Neither the UCPA nor the CTDPA contains a private right of action, and enforcement of any violations rest solely with the respective state attorney general. In the event the attorney general seeks to bring an enforcement action, prior to bringing an enforcement action, both the UCPA and CTDPA allow an accused controller or processor a period to cure and remedy the alleged violation, with the UCPA granting a 30-day cure period and the CTDPA granting a 60-day cure period. However, beginning January 1, 2025, the CTDPA’s statutory 60-day cure period will expire, and the Connecticut attorney general will have the discretion to grant a controller or processor an opportunity to cure.
While the UCPA and CTDPA are the most-recent instances of states passing comprehensive consumer privacy laws, privacy concerns are gaining traction in legislatures across the country.
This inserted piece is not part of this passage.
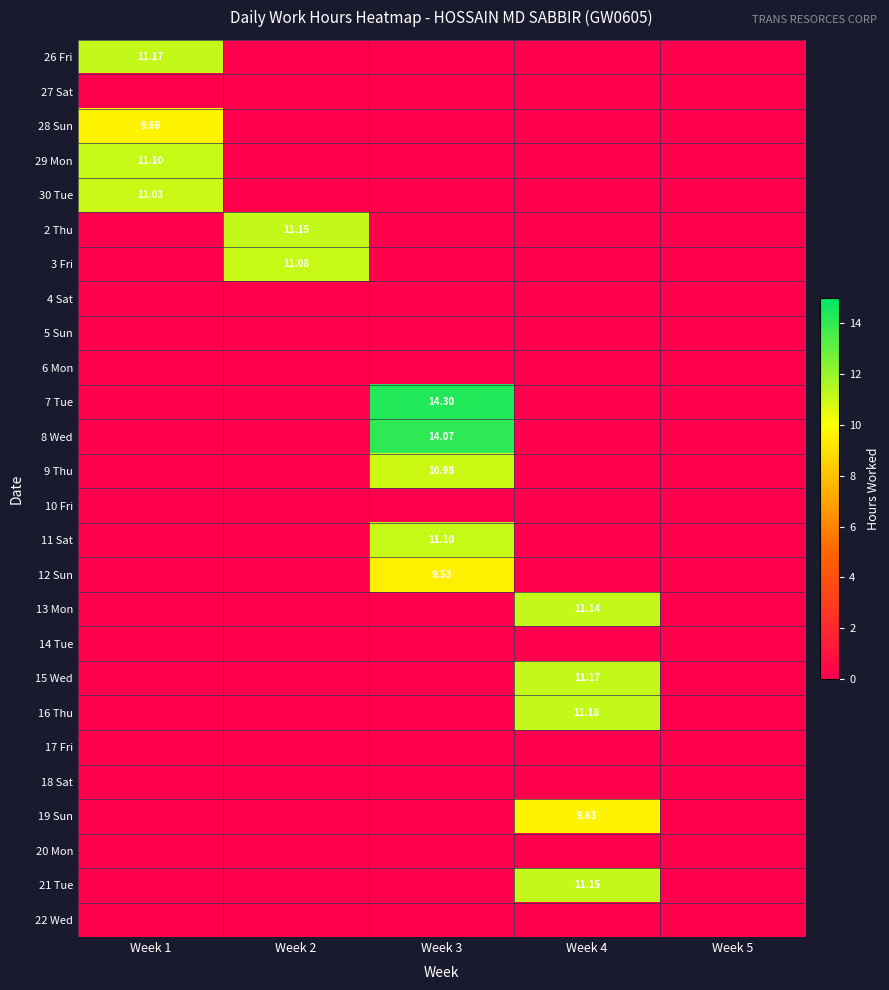

What is the spread (max minus min) of values at Week 1?

11.2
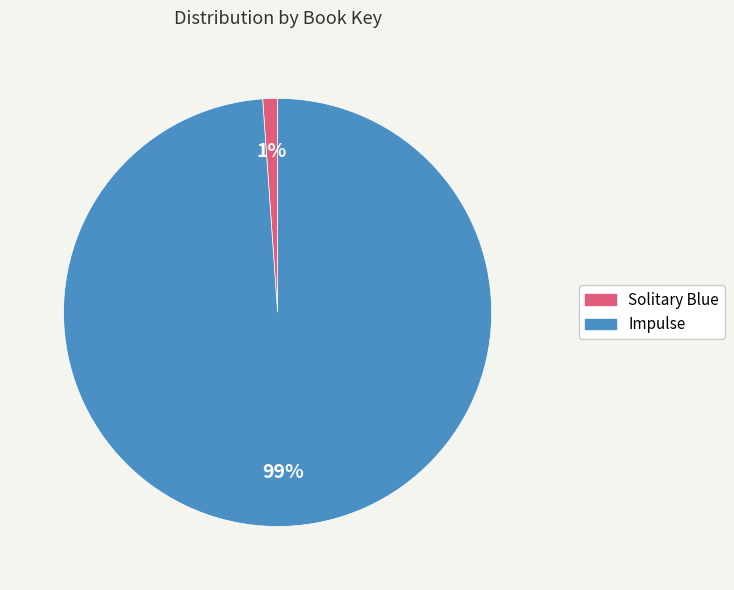

Combined, do Impulse and Solitary Blue account for over 50%?

Yes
Certain states have focused on more narrowly tailored privacy laws – for example, Kentucky’s recently proposed Genetic Information Privacy Act relates to privacy issues covering biological samples, such as tissue, blood, urine, and saliva known to contain DNA, while Maryland recently enacted legislation that provides the right to access and delete genetic data. However, for those states considering comprehensive legislation, the UCPA and CTDPA will serve to illustrate two different directions legislatures may take as they evaluate what framework they want to adopt.